DATA TO USE:

━━━━━━━━━━━━━━━━━━━━━━━━━━━━━━

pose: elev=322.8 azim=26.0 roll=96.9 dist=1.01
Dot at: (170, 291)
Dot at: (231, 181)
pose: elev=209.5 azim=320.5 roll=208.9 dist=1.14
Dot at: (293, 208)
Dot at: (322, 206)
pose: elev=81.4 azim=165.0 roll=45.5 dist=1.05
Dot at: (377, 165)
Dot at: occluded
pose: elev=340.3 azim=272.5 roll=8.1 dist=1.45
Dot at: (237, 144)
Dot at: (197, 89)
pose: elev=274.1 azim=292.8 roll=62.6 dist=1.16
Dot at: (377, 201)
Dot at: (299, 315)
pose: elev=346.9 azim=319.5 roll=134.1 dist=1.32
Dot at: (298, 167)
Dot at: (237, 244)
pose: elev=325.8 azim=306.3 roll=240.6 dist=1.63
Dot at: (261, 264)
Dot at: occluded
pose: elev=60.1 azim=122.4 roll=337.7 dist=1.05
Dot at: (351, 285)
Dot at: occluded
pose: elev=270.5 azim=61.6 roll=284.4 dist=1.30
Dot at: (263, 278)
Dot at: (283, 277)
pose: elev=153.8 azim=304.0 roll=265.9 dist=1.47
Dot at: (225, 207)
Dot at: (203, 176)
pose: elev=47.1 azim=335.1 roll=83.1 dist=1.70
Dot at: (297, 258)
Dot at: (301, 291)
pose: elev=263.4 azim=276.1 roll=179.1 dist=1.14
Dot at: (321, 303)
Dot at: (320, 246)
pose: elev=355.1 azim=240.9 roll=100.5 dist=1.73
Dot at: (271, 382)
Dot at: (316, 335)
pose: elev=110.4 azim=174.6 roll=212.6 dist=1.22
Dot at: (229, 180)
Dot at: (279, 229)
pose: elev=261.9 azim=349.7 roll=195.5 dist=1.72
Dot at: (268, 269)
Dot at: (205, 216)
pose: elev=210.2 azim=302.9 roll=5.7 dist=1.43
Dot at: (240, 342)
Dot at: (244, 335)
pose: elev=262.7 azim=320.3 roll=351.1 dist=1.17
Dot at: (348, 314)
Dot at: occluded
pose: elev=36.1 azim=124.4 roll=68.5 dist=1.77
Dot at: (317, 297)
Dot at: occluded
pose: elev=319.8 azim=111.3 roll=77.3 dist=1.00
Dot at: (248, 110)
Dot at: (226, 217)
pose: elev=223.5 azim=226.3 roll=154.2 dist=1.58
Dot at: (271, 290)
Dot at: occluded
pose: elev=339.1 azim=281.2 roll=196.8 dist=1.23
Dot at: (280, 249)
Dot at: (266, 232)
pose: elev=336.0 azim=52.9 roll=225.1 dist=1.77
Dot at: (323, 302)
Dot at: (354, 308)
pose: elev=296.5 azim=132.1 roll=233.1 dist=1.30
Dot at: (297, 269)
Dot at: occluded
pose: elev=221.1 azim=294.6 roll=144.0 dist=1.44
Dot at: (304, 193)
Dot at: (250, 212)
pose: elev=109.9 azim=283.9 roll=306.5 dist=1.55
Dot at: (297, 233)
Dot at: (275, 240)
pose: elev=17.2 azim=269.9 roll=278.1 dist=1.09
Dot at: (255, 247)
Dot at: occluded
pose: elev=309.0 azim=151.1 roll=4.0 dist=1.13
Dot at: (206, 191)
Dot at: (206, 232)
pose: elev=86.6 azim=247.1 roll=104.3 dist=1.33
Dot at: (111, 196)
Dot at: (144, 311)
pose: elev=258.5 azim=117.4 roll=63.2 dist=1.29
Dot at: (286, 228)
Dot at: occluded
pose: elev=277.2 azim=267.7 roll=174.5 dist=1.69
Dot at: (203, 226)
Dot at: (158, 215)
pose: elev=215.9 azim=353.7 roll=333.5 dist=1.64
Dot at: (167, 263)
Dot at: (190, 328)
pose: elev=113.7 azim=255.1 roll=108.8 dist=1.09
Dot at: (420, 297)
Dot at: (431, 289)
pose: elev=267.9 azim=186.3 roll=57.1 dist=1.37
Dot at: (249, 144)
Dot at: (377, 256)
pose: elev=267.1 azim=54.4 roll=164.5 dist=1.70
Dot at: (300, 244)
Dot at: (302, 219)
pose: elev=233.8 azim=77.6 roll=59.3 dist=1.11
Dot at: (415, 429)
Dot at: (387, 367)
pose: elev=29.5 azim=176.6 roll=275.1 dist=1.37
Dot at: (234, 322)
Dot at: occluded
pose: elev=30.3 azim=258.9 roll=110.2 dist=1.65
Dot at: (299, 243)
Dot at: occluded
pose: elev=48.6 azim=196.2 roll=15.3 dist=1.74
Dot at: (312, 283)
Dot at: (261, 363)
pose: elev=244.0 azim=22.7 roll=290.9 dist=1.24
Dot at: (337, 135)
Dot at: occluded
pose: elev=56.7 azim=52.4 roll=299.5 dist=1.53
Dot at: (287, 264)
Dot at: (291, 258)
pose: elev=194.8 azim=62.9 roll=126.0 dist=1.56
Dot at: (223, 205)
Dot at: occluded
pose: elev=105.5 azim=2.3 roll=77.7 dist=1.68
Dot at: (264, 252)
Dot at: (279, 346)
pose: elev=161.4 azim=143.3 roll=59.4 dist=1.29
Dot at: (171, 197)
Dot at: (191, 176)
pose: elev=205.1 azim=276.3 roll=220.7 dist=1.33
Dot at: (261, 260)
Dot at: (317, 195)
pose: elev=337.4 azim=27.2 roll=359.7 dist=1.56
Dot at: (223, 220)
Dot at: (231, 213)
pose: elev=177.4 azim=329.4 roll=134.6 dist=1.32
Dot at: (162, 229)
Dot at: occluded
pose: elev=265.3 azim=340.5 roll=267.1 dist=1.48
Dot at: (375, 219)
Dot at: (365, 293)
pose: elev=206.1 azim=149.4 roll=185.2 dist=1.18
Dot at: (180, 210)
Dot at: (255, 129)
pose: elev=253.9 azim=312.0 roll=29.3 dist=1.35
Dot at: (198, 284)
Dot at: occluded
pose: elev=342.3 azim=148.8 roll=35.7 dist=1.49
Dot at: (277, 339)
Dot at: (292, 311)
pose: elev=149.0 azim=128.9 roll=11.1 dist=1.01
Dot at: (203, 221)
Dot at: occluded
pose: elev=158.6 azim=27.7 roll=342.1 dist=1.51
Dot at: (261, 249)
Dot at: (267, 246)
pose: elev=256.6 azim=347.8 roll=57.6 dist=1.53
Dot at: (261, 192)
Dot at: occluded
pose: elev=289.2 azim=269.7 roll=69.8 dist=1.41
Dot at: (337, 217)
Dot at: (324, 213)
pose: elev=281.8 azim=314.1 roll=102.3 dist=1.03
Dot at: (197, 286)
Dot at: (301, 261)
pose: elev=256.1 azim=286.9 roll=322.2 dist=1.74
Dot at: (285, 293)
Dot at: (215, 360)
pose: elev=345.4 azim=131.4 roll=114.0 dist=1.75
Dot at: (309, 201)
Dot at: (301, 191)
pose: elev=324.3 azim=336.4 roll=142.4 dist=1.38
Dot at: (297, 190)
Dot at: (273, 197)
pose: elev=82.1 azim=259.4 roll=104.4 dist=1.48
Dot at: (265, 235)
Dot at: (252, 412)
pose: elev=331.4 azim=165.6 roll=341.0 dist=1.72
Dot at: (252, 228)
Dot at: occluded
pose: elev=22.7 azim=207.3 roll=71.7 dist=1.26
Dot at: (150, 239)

━━━━━━━━━━━━━━━━━━━━━━━━━━━━━━

GOAL OF THE EXERCISE: Render the listing above as a Markdown table with the columns Row and Line, giving each line its own numbered row and omitting any blank lines.

ANSWER TO THE TASK:
| Row | Line |
|---|---|
| 1 | pose: elev=322.8 azim=26.0 roll=96.9 dist=1.01 |
| 2 | Dot at: (170, 291) |
| 3 | Dot at: (231, 181) |
| 4 | pose: elev=209.5 azim=320.5 roll=208.9 dist=1.14 |
| 5 | Dot at: (293, 208) |
| 6 | Dot at: (322, 206) |
| 7 | pose: elev=81.4 azim=165.0 roll=45.5 dist=1.05 |
| 8 | Dot at: (377, 165) |
| 9 | Dot at: occluded |
| 10 | pose: elev=340.3 azim=272.5 roll=8.1 dist=1.45 |
| 11 | Dot at: (237, 144) |
| 12 | Dot at: (197, 89) |
| 13 | pose: elev=274.1 azim=292.8 roll=62.6 dist=1.16 |
| 14 | Dot at: (377, 201) |
| 15 | Dot at: (299, 315) |
| 16 | pose: elev=346.9 azim=319.5 roll=134.1 dist=1.32 |
| 17 | Dot at: (298, 167) |
| 18 | Dot at: (237, 244) |
| 19 | pose: elev=325.8 azim=306.3 roll=240.6 dist=1.63 |
| 20 | Dot at: (261, 264) |
| 21 | Dot at: occluded |
| 22 | pose: elev=60.1 azim=122.4 roll=337.7 dist=1.05 |
| 23 | Dot at: (351, 285) |
| 24 | Dot at: occluded |
| 25 | pose: elev=270.5 azim=61.6 roll=284.4 dist=1.30 |
| 26 | Dot at: (263, 278) |
| 27 | Dot at: (283, 277) |
| 28 | pose: elev=153.8 azim=304.0 roll=265.9 dist=1.47 |
| 29 | Dot at: (225, 207) |
| 30 | Dot at: (203, 176) |
| 31 | pose: elev=47.1 azim=335.1 roll=83.1 dist=1.70 |
| 32 | Dot at: (297, 258) |
| 33 | Dot at: (301, 291) |
| 34 | pose: elev=263.4 azim=276.1 roll=179.1 dist=1.14 |
| 35 | Dot at: (321, 303) |
| 36 | Dot at: (320, 246) |
| 37 | pose: elev=355.1 azim=240.9 roll=100.5 dist=1.73 |
| 38 | Dot at: (271, 382) |
| 39 | Dot at: (316, 335) |
| 40 | pose: elev=110.4 azim=174.6 roll=212.6 dist=1.22 |
| 41 | Dot at: (229, 180) |
| 42 | Dot at: (279, 229) |
| 43 | pose: elev=261.9 azim=349.7 roll=195.5 dist=1.72 |
| 44 | Dot at: (268, 269) |
| 45 | Dot at: (205, 216) |
| 46 | pose: elev=210.2 azim=302.9 roll=5.7 dist=1.43 |
| 47 | Dot at: (240, 342) |
| 48 | Dot at: (244, 335) |
| 49 | pose: elev=262.7 azim=320.3 roll=351.1 dist=1.17 |
| 50 | Dot at: (348, 314) |
| 51 | Dot at: occluded |
| 52 | pose: elev=36.1 azim=124.4 roll=68.5 dist=1.77 |
| 53 | Dot at: (317, 297) |
| 54 | Dot at: occluded |
| 55 | pose: elev=319.8 azim=111.3 roll=77.3 dist=1.00 |
| 56 | Dot at: (248, 110) |
| 57 | Dot at: (226, 217) |
| 58 | pose: elev=223.5 azim=226.3 roll=154.2 dist=1.58 |
| 59 | Dot at: (271, 290) |
| 60 | Dot at: occluded |
| 61 | pose: elev=339.1 azim=281.2 roll=196.8 dist=1.23 |
| 62 | Dot at: (280, 249) |
| 63 | Dot at: (266, 232) |
| 64 | pose: elev=336.0 azim=52.9 roll=225.1 dist=1.77 |
| 65 | Dot at: (323, 302) |
| 66 | Dot at: (354, 308) |
| 67 | pose: elev=296.5 azim=132.1 roll=233.1 dist=1.30 |
| 68 | Dot at: (297, 269) |
| 69 | Dot at: occluded |
| 70 | pose: elev=221.1 azim=294.6 roll=144.0 dist=1.44 |
| 71 | Dot at: (304, 193) |
| 72 | Dot at: (250, 212) |
| 73 | pose: elev=109.9 azim=283.9 roll=306.5 dist=1.55 |
| 74 | Dot at: (297, 233) |
| 75 | Dot at: (275, 240) |
| 76 | pose: elev=17.2 azim=269.9 roll=278.1 dist=1.09 |
| 77 | Dot at: (255, 247) |
| 78 | Dot at: occluded |
| 79 | pose: elev=309.0 azim=151.1 roll=4.0 dist=1.13 |
| 80 | Dot at: (206, 191) |
| 81 | Dot at: (206, 232) |
| 82 | pose: elev=86.6 azim=247.1 roll=104.3 dist=1.33 |
| 83 | Dot at: (111, 196) |
| 84 | Dot at: (144, 311) |
| 85 | pose: elev=258.5 azim=117.4 roll=63.2 dist=1.29 |
| 86 | Dot at: (286, 228) |
| 87 | Dot at: occluded |
| 88 | pose: elev=277.2 azim=267.7 roll=174.5 dist=1.69 |
| 89 | Dot at: (203, 226) |
| 90 | Dot at: (158, 215) |
| 91 | pose: elev=215.9 azim=353.7 roll=333.5 dist=1.64 |
| 92 | Dot at: (167, 263) |
| 93 | Dot at: (190, 328) |
| 94 | pose: elev=113.7 azim=255.1 roll=108.8 dist=1.09 |
| 95 | Dot at: (420, 297) |
| 96 | Dot at: (431, 289) |
| 97 | pose: elev=267.9 azim=186.3 roll=57.1 dist=1.37 |
| 98 | Dot at: (249, 144) |
| 99 | Dot at: (377, 256) |
| 100 | pose: elev=267.1 azim=54.4 roll=164.5 dist=1.70 |
| 101 | Dot at: (300, 244) |
| 102 | Dot at: (302, 219) |
| 103 | pose: elev=233.8 azim=77.6 roll=59.3 dist=1.11 |
| 104 | Dot at: (415, 429) |
| 105 | Dot at: (387, 367) |
| 106 | pose: elev=29.5 azim=176.6 roll=275.1 dist=1.37 |
| 107 | Dot at: (234, 322) |
| 108 | Dot at: occluded |
| 109 | pose: elev=30.3 azim=258.9 roll=110.2 dist=1.65 |
| 110 | Dot at: (299, 243) |
| 111 | Dot at: occluded |
| 112 | pose: elev=48.6 azim=196.2 roll=15.3 dist=1.74 |
| 113 | Dot at: (312, 283) |
| 114 | Dot at: (261, 363) |
| 115 | pose: elev=244.0 azim=22.7 roll=290.9 dist=1.24 |
| 116 | Dot at: (337, 135) |
| 117 | Dot at: occluded |
| 118 | pose: elev=56.7 azim=52.4 roll=299.5 dist=1.53 |
| 119 | Dot at: (287, 264) |
| 120 | Dot at: (291, 258) |
| 121 | pose: elev=194.8 azim=62.9 roll=126.0 dist=1.56 |
| 122 | Dot at: (223, 205) |
| 123 | Dot at: occluded |
| 124 | pose: elev=105.5 azim=2.3 roll=77.7 dist=1.68 |
| 125 | Dot at: (264, 252) |
| 126 | Dot at: (279, 346) |
| 127 | pose: elev=161.4 azim=143.3 roll=59.4 dist=1.29 |
| 128 | Dot at: (171, 197) |
| 129 | Dot at: (191, 176) |
| 130 | pose: elev=205.1 azim=276.3 roll=220.7 dist=1.33 |
| 131 | Dot at: (261, 260) |
| 132 | Dot at: (317, 195) |
| 133 | pose: elev=337.4 azim=27.2 roll=359.7 dist=1.56 |
| 134 | Dot at: (223, 220) |
| 135 | Dot at: (231, 213) |
| 136 | pose: elev=177.4 azim=329.4 roll=134.6 dist=1.32 |
| 137 | Dot at: (162, 229) |
| 138 | Dot at: occluded |
| 139 | pose: elev=265.3 azim=340.5 roll=267.1 dist=1.48 |
| 140 | Dot at: (375, 219) |
| 141 | Dot at: (365, 293) |
| 142 | pose: elev=206.1 azim=149.4 roll=185.2 dist=1.18 |
| 143 | Dot at: (180, 210) |
| 144 | Dot at: (255, 129) |
| 145 | pose: elev=253.9 azim=312.0 roll=29.3 dist=1.35 |
| 146 | Dot at: (198, 284) |
| 147 | Dot at: occluded |
| 148 | pose: elev=342.3 azim=148.8 roll=35.7 dist=1.49 |
| 149 | Dot at: (277, 339) |
| 150 | Dot at: (292, 311) |
| 151 | pose: elev=149.0 azim=128.9 roll=11.1 dist=1.01 |
| 152 | Dot at: (203, 221) |
| 153 | Dot at: occluded |
| 154 | pose: elev=158.6 azim=27.7 roll=342.1 dist=1.51 |
| 155 | Dot at: (261, 249) |
| 156 | Dot at: (267, 246) |
| 157 | pose: elev=256.6 azim=347.8 roll=57.6 dist=1.53 |
| 158 | Dot at: (261, 192) |
| 159 | Dot at: occluded |
| 160 | pose: elev=289.2 azim=269.7 roll=69.8 dist=1.41 |
| 161 | Dot at: (337, 217) |
| 162 | Dot at: (324, 213) |
| 163 | pose: elev=281.8 azim=314.1 roll=102.3 dist=1.03 |
| 164 | Dot at: (197, 286) |
| 165 | Dot at: (301, 261) |
| 166 | pose: elev=256.1 azim=286.9 roll=322.2 dist=1.74 |
| 167 | Dot at: (285, 293) |
| 168 | Dot at: (215, 360) |
| 169 | pose: elev=345.4 azim=131.4 roll=114.0 dist=1.75 |
| 170 | Dot at: (309, 201) |
| 171 | Dot at: (301, 191) |
| 172 | pose: elev=324.3 azim=336.4 roll=142.4 dist=1.38 |
| 173 | Dot at: (297, 190) |
| 174 | Dot at: (273, 197) |
| 175 | pose: elev=82.1 azim=259.4 roll=104.4 dist=1.48 |
| 176 | Dot at: (265, 235) |
| 177 | Dot at: (252, 412) |
| 178 | pose: elev=331.4 azim=165.6 roll=341.0 dist=1.72 |
| 179 | Dot at: (252, 228) |
| 180 | Dot at: occluded |
| 181 | pose: elev=22.7 azim=207.3 roll=71.7 dist=1.26 |
| 182 | Dot at: (150, 239) |